How 99.5% adoption actually happened
Ramp’s playbook was simple but relentless: communicate that AI matters, measure it in performance reviews, and give people real access. The turning point wasn’t policy, though—it was sitting shoulder to shoulder with people until they felt the magic, like the account manager who automated a 30-40 minute post-meeting email workflow in 40 minutes once Zaks kept replying, “Ask Claude.”
From engineering wedge to Glass, and why company-specific harnesses matter
The AI wave started with engineering, where Anthropic reportedly visited Ramp because its internal usage of Claude Code was so intense. That momentum led Ramp to build Glass, its own company-wide AI harness, because the point wasn’t to be generically useful—it was to be excellent at Ramp, with secure access to company systems, embedded context, and even codified taste.
What AI frees designers to do: less toggle work, more feeling
Zaks rejects the idea that AI means fewer designers by default; his view is that effective teams just go after more opportunities. His most vivid example is spending two hours generating ornate, gold-leaf, Renaissance-style animated drop caps for an internal token-spend briefing—not because anyone asked, but because AI made it possible to invest in delight, memory, and emotional texture instead of just functional output.

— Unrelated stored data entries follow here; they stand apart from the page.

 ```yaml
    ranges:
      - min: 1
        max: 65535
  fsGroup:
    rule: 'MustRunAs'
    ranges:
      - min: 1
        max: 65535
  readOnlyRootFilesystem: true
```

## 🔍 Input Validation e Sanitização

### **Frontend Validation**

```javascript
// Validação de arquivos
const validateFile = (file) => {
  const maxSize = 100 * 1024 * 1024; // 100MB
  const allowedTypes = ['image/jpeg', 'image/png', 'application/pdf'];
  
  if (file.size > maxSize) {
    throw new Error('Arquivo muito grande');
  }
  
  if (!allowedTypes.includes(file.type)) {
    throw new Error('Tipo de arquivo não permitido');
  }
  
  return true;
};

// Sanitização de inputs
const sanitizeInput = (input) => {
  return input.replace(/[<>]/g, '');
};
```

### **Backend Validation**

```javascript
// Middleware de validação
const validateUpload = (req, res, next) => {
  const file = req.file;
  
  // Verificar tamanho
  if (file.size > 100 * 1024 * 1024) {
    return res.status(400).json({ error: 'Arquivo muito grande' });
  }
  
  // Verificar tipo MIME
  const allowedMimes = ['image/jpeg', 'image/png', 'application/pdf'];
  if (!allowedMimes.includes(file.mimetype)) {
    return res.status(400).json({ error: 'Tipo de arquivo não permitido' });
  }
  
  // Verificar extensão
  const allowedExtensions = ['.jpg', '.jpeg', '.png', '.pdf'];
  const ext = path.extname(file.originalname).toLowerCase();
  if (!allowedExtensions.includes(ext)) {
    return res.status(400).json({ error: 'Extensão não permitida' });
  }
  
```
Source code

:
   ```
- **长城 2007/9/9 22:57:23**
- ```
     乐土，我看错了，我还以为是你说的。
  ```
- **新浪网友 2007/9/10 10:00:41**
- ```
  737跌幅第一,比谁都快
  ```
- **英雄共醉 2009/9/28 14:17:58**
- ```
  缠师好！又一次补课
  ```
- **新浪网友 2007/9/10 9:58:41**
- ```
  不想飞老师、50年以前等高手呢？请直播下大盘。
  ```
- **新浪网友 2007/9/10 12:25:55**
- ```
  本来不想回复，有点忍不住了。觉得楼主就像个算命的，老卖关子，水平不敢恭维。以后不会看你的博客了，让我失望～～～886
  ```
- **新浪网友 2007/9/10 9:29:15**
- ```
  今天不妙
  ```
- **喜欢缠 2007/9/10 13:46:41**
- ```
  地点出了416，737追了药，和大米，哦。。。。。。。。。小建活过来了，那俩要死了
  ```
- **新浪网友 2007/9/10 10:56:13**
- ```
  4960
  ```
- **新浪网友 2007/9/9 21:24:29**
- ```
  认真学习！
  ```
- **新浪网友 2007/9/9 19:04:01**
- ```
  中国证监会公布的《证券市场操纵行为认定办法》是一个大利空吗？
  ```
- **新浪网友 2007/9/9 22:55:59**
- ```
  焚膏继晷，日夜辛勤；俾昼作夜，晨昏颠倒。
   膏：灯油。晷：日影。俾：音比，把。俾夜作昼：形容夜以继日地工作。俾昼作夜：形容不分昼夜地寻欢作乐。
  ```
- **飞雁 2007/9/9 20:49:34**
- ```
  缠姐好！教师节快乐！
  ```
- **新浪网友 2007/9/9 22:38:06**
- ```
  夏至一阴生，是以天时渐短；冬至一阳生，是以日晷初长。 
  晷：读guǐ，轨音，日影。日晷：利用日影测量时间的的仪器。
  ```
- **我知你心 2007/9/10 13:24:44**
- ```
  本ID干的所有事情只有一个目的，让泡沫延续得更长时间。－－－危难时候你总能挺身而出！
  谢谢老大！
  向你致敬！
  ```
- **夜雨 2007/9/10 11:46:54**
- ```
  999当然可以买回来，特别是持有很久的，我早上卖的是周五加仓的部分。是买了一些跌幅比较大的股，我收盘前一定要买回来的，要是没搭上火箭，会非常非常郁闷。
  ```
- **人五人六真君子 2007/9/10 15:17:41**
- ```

The emotional endgame: products that say 'don’t worry, it’s done'
By the end, Zaks gets almost philosophical: the future product experience is calmer, more ambient, and less needy. Instead of tools screaming with notifications, he wants systems that understand how someone works, do the job quietly, and leave behind just enough delight to make the day better—while still warning, especially as a parent, that the real danger is outsourcing your own thinking.